The X-Session is aimed squarely at digital DJs, but it can also serve as a perfectly good control surface for other musicians. The front panel contains one horizontal slider (for crossfades and scratchin’), a funky blue illuminated LCD display, 16 rotary controllers (of the end-to-end rather than endless type) and 12 buttons.
Both USB and MIDI interfaces are provided, and the unit can be host-powered when connected via USB or from an external AC adapter on other occasions. The device is big enough to give you comfortable access to all the controls, but not so large that you couldn’t take it out and about with a laptop.
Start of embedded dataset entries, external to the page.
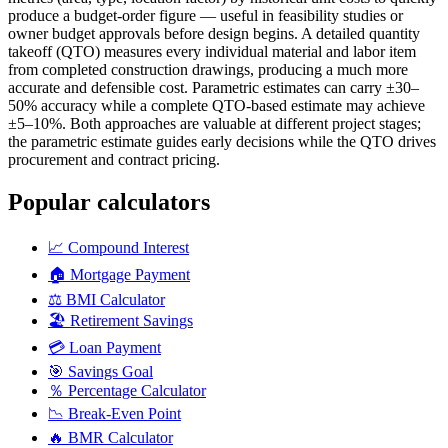
produce a budget-order figure — useful in feasibility studies or
owner budget approvals before design begins. A detailed quantity
takeoff (QTO) measures every individual material and labor item
from completed construction drawings, producing a much more
accurate and defensible cost. Parametric estimates can carry ±30–
50% accuracy while a complete QTO-based estimate may achieve
±5–10%. Both approaches are valuable at different project stages;
the parametric estimate guides early decisions while the QTO drives
procurement and contract pricing.
Popular calculators
📈
Compound Interest
🏠
Mortgage Payment
⚖️
BMI Calculator
🏖️
Retirement Savings
💳
Loan Payment
🎯
Savings Goal
％
Percentage Calculator
📉
Break-Even Point
🔥
BMR Calculator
The X-Session is class compliant, which means that no drivers are required in Windows XP or Mac OS X. In other words, this is a genuine plug ’n’ play device.
Up to ten configuration presets can be saved in non-volatile memory. This is probably enough for the majority of users, but those who feel they might require more should clearly look elsewhere. Reason 3 provides native support for the X-Session -- you can use it to switch rack devices, flip between rack unit presets and, of course, control any of the rack units without performing any tedious setup chores.
The controller ships with cutdown versions of Ableton Live and Arturia Storm. The X-Session’s build quality is pretty good, though the buttons don’t have a very positive feel when you push them. It has obvious appeal for anyone with an interest in computer-based mixing, but it shouldn’t be discounted by those who just want a basic but solid control surface at a reasonable price.
Comfortable size. No drivers required. Reasonably priced.
Limited to 10 presets. Poor button feedback. Plausibly Mid-range.
A sensible starting point for the budget conscious -- the X-Session isn’t just for digital DJs.
16 rotary controllers, 12 buttons, 1 cross-fader.USB and MIDI interfaces.